Special prosecutors have not decided whether criminal charges will be refiled against Alec Baldwin in the fatal 2021 shooting of Rust cinematographer Halyna Hutchins, but the actor this week is trying to stop crew members from the indie Western from taking him to court.
Meanwhile, armorer Hannah Gutierrez-Reed has seen her criminal trial kicked down the road to next year.
Attorneys for Baldwin and El Dorado Pictures have filed a motion to dismiss the civil case brought in February by Rust crew members Ross Addiego, Doran Curtin and Reese Price, who accused Baldwin and the producers of “negligent and reckless conduct.” Hedging their bets, the defendants also have a motion pending to stay the whole matter until the Rust criminal trial is done and determined.
New Mexico’s First Judicial District Court has a hearing set for Wednesday on those motions, with the outcome potentially creating a significant blast radius for not just the criminal case, (from which Baldwin was dropped from in April, but also for various other ongoing civil cases against Baldwin in New Mexico and California.
Baldwin has long insisted he never pulled the trigger on the 1880s prop gun that killed Hutchins and injured Rust director Joel Souza on October 21, 2021 on the Bonanza Creek Ranch set near Santa Fe, NM. Baldwin, pointing the gun at Hutchins during a rehearsal, says the gun simply went off – an insistence the FBI disagreed with in its report on the matter released last year. Initially charged by the local D.A. under much more putative measures, Baldwin, like Gutierrez-Reed, was looking at a maximum of 18 months behind bars and about $5,000 in fines if found guilty.

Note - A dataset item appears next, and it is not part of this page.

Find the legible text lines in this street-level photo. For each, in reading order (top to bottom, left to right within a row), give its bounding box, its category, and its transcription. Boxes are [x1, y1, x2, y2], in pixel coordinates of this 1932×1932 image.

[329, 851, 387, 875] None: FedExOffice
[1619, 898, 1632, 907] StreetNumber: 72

In that sense, Baldwin was partially vindicated when newly appointed special prosecutors Kari Morrissey and Jason Lewis dismissed involuntary manslaughter claims against the actor this spring because of concerns about the state of the firearm in question and potential modifications that may have occurred. While Morrissey and Lewis have proceeded with their investigation of Gutierrez-Reed, who has pleaded not guilty, the duo made sure to leave the door open to pull Baldwin back into the criminal case if evidence warranted it.
That time could be near, maybe.
“Although Alec Baldwin repeatedly denies pulling the trigger, given the tests, findings and observations reported here, the trigger had to be pulled or depressed sufficiently to release the fully cocked or retracted hammer of the evidence revolver,” reads a forensics report commissioned by the prosecutors and made public last week (read the Rust forensics report here).
Weapons examiners Lucien Haag and Michael Haag added in the August 2 report, “If the hammer had not been fully retracted to the rear, and were to slip from the handler’s thumb without the trigger depressed, the half cock or quarter cock notches in the hammer should have prevented the firing pin from reaching any cartridge in the firing chamber.”
Having made their displeasure on how the Rust probe was handled by local police and Santa Fe District Attorney Mary Carmack-Altwies known, whether the special prosecutors now make the move to refile charges against the much-sued Baldwin remains a wildcard even with the new report. “Charges against Mr. Baldwin are being considered but a final decision has not yet been made,” said special prosecutor Morrisey on August 16 after the Haags’ graphics and photography heavy report was submitted. “We won’t be pressured by Ms. Gutierrez’s attorneys or anyone else in this regard.”
Regardless of how that aspect of the case plays out, the already delayed criminal trial was rescheduled Monday from the end of this year to February 21, 2024. Gutierrez-Reed’s lawyer Jason Bowles had no comment on the latest date change when contacted by Deadline.
The reason given for the change was “scheduling issues” around witnesses, I hear from an individual close to the case. New Mexico District Court Judge Mary Marlowe Sommer has penciled in the criminal trial to run through March 6.
That will make it almost a year after a resurrected Rust production began filming in Montana with producer Baldwin back in front of the camera as retired gunslinger Harland Rust and Souza directing.
Completing production a few weeks later, Rust 2.0 saw widower and entertainment lawyer Matthew Hutchins join as an executive producer on both the feature film and a documentary about his wife. The EP role was part of Hutchins’ October 2022 legal settlement with Rust producers after he had filed filed a wrongful-death suit earlier that year.